DESCRIPTION OF THE TASK :: Determine how many lines in the entries below contain the string "instances", with letter case taken into account. Reply with the number alone.

INFORMATION SHOWN ::

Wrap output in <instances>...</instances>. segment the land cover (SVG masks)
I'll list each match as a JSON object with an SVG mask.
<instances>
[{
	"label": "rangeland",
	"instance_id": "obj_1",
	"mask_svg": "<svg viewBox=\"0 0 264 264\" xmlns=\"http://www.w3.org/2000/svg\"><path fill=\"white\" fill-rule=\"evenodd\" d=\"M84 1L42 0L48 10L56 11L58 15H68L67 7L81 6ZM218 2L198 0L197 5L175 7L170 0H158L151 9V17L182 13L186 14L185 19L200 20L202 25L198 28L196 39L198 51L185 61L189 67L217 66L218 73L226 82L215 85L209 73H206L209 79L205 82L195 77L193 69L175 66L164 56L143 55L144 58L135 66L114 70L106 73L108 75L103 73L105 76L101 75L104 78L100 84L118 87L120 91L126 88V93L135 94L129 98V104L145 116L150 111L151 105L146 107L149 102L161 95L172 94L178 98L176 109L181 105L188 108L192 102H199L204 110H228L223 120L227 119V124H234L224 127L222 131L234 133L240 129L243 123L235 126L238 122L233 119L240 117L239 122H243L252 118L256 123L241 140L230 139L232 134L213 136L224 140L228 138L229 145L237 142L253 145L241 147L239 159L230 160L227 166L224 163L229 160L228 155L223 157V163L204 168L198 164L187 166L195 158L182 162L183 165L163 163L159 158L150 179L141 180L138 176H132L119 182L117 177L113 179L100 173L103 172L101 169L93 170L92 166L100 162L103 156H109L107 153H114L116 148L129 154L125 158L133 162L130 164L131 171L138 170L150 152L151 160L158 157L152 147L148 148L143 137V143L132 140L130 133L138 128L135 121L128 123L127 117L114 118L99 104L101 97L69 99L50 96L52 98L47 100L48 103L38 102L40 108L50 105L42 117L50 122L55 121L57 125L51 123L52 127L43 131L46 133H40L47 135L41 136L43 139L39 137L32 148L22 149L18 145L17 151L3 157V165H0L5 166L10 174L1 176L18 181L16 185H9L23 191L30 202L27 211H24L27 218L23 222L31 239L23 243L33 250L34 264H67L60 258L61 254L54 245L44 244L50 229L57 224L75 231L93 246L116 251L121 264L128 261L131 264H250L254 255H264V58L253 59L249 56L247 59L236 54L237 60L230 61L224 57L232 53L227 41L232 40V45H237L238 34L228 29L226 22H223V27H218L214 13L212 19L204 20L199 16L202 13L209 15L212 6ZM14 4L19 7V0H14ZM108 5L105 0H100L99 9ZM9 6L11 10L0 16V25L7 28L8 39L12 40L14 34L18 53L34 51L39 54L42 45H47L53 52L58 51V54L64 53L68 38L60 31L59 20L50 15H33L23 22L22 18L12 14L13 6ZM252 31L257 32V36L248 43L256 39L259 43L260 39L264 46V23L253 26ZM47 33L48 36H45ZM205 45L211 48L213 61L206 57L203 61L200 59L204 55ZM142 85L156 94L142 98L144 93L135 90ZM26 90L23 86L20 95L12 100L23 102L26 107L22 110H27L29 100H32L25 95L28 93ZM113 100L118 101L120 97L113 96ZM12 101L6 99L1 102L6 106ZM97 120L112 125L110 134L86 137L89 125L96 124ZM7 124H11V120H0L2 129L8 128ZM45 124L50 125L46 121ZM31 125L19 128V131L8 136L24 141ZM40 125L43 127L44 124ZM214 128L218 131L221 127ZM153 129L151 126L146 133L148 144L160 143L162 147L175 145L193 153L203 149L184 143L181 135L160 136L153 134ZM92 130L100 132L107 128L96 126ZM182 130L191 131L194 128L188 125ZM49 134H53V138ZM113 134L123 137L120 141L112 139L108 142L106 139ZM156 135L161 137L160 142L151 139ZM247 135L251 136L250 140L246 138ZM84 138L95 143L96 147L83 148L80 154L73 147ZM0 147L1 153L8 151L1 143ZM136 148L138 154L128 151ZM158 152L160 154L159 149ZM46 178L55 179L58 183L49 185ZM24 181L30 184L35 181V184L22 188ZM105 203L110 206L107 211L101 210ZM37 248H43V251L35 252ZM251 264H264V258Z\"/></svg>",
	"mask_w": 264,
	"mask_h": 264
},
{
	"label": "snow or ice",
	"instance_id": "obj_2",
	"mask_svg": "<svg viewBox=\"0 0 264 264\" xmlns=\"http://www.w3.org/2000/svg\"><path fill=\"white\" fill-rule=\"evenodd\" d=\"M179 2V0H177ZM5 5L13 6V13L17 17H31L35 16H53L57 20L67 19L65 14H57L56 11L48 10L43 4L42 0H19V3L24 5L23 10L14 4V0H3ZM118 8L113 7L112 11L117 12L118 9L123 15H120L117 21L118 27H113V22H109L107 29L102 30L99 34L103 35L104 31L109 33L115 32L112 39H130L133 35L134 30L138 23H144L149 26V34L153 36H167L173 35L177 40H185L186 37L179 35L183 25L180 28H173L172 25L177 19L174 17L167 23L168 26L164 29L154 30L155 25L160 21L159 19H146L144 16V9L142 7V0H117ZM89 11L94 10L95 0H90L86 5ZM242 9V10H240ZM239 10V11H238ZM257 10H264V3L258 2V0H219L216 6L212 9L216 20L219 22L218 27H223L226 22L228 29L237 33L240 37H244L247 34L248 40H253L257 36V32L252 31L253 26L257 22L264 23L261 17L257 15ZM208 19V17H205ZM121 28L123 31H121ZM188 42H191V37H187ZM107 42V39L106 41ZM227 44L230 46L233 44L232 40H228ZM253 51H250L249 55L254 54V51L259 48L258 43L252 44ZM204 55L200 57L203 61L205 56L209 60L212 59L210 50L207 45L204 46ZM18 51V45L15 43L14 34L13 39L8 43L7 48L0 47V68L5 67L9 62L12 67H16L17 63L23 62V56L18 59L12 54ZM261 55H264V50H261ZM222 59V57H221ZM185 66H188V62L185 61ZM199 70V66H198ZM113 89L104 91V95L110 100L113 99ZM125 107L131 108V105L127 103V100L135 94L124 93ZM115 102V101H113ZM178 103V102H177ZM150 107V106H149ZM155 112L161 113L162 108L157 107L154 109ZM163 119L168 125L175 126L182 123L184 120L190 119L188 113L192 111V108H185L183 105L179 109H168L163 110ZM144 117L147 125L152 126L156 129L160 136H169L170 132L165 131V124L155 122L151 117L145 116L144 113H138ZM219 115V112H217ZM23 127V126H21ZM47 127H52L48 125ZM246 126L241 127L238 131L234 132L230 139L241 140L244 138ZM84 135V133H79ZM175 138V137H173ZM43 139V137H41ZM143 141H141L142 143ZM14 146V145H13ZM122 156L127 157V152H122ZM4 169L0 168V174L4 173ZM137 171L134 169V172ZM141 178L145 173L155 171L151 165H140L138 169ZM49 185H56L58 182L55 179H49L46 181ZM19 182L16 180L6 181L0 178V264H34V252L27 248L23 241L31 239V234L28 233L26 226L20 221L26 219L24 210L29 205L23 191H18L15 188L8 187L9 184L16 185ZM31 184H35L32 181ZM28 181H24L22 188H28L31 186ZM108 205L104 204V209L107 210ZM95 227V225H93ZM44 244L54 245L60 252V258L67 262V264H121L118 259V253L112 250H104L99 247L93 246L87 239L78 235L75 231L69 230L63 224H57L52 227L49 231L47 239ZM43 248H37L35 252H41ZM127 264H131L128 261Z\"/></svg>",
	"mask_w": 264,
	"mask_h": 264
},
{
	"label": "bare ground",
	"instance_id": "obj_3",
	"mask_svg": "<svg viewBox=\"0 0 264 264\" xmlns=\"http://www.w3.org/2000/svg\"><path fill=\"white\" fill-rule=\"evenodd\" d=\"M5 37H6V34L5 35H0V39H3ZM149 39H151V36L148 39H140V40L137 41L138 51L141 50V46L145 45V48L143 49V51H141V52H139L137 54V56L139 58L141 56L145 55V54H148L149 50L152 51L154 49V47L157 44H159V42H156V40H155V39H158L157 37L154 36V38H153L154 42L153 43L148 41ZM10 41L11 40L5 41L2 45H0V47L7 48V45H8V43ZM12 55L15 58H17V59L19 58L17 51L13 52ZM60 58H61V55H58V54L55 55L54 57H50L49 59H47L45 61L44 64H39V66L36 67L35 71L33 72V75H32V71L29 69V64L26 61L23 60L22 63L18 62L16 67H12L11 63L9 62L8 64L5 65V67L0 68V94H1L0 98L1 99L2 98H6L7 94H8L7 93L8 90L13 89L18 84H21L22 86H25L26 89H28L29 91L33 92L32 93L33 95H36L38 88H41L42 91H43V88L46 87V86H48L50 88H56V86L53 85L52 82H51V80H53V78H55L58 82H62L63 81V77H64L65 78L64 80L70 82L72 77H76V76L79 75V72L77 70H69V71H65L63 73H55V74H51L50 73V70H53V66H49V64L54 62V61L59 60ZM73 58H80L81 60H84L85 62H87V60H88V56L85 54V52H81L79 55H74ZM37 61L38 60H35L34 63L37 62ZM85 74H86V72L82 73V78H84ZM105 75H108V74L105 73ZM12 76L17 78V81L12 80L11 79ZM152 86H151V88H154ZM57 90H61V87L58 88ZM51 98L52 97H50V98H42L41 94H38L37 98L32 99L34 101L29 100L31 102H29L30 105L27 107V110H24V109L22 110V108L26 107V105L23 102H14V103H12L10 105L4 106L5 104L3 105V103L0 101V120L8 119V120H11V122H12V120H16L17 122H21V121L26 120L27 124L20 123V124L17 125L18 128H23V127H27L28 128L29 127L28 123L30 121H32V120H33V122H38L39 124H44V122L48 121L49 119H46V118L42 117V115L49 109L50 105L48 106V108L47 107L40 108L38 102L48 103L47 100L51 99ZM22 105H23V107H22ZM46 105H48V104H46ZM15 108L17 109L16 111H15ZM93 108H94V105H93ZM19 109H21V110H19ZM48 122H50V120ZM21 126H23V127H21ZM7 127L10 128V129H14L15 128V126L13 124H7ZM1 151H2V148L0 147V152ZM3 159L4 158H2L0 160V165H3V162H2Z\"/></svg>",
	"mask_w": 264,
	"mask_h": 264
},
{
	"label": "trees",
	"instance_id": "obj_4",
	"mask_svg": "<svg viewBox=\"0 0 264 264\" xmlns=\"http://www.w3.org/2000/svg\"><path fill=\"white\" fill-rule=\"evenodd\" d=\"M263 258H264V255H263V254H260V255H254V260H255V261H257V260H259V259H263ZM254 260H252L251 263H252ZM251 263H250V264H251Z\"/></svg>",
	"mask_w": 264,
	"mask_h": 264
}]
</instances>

RESULT FOR THIS TASK :: 3